TO DO => The reply is to be an exact repetition of the entries that follow, with each picture left out.

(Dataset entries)

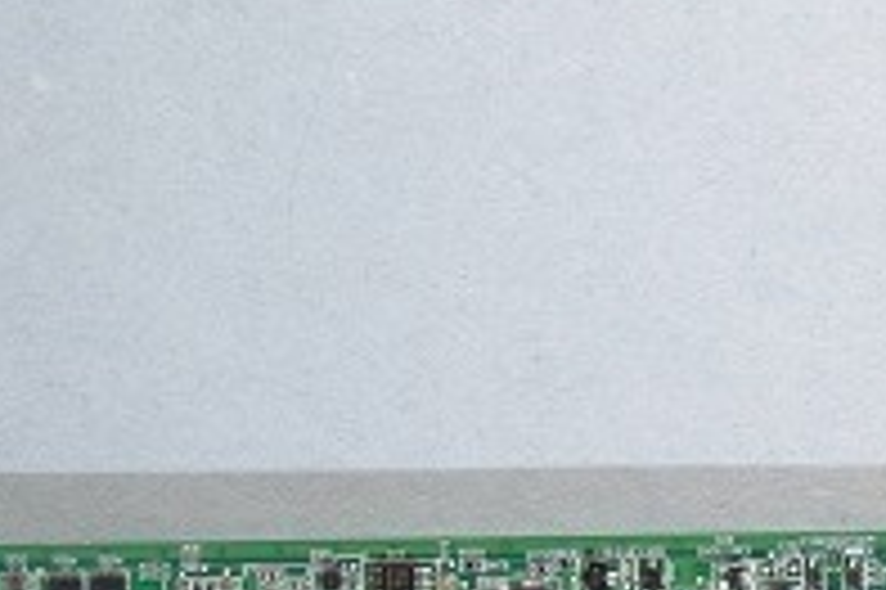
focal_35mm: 143
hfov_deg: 13.3
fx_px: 3514
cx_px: 1448
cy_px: 991
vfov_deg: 9.2
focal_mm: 25
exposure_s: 1/6
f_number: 8
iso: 100
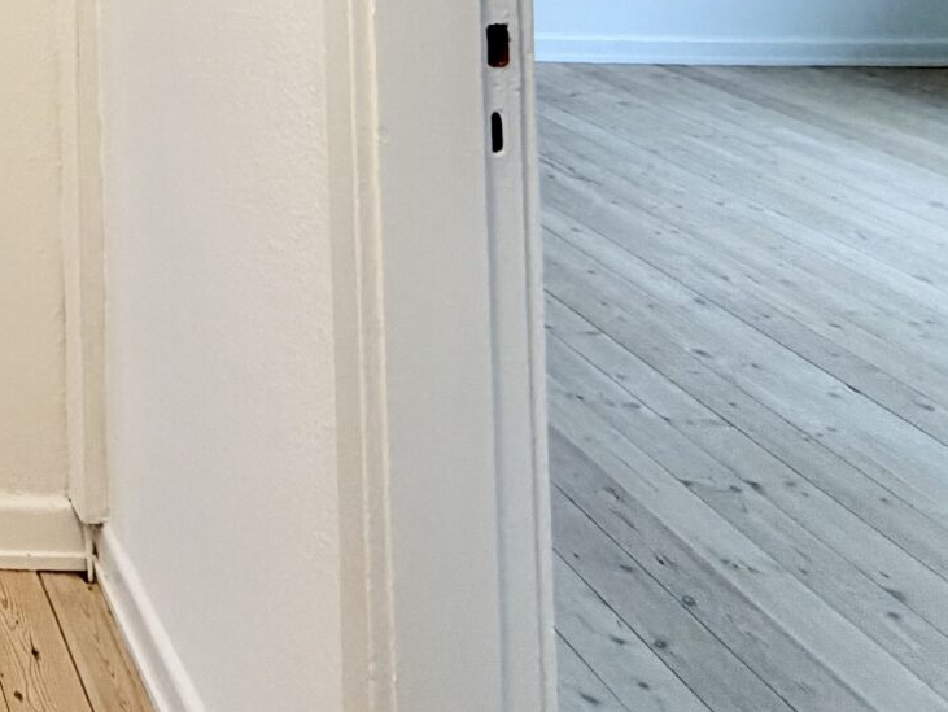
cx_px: -410
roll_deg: +1.3
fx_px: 1343
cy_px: -342
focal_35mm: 49
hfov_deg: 28.3
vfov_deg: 23.8
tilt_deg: +1.4
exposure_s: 1/100
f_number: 2.2
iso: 160
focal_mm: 2.22
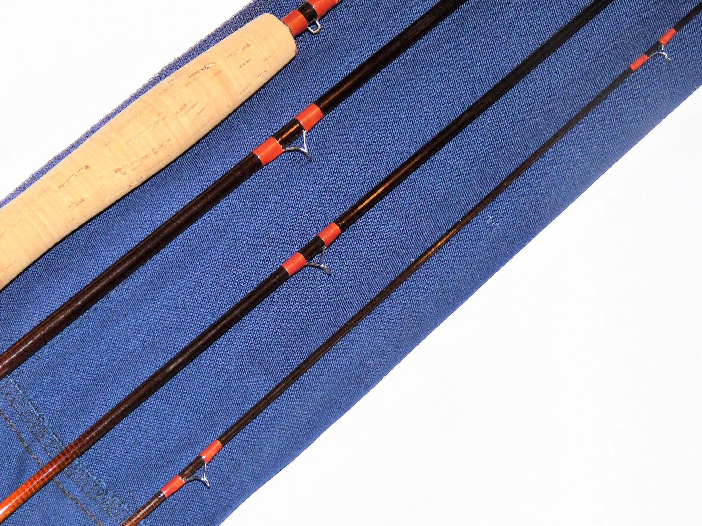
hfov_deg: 26.0
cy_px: 261
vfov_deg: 19.6
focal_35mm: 75
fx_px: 1521
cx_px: 308
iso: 100
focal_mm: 11.5
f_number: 3.4
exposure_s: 1/30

SOLUTION FOR THIS PROBLEM =>
focal_35mm: 143
hfov_deg: 13.3
fx_px: 3514
cx_px: 1448
cy_px: 991
vfov_deg: 9.2
focal_mm: 25
exposure_s: 1/6
f_number: 8
iso: 100
cx_px: -410
roll_deg: +1.3
fx_px: 1343
cy_px: -342
focal_35mm: 49
hfov_deg: 28.3
vfov_deg: 23.8
tilt_deg: +1.4
exposure_s: 1/100
f_number: 2.2
iso: 160
focal_mm: 2.22
hfov_deg: 26.0
cy_px: 261
vfov_deg: 19.6
focal_35mm: 75
fx_px: 1521
cx_px: 308
iso: 100
focal_mm: 11.5
f_number: 3.4
exposure_s: 1/30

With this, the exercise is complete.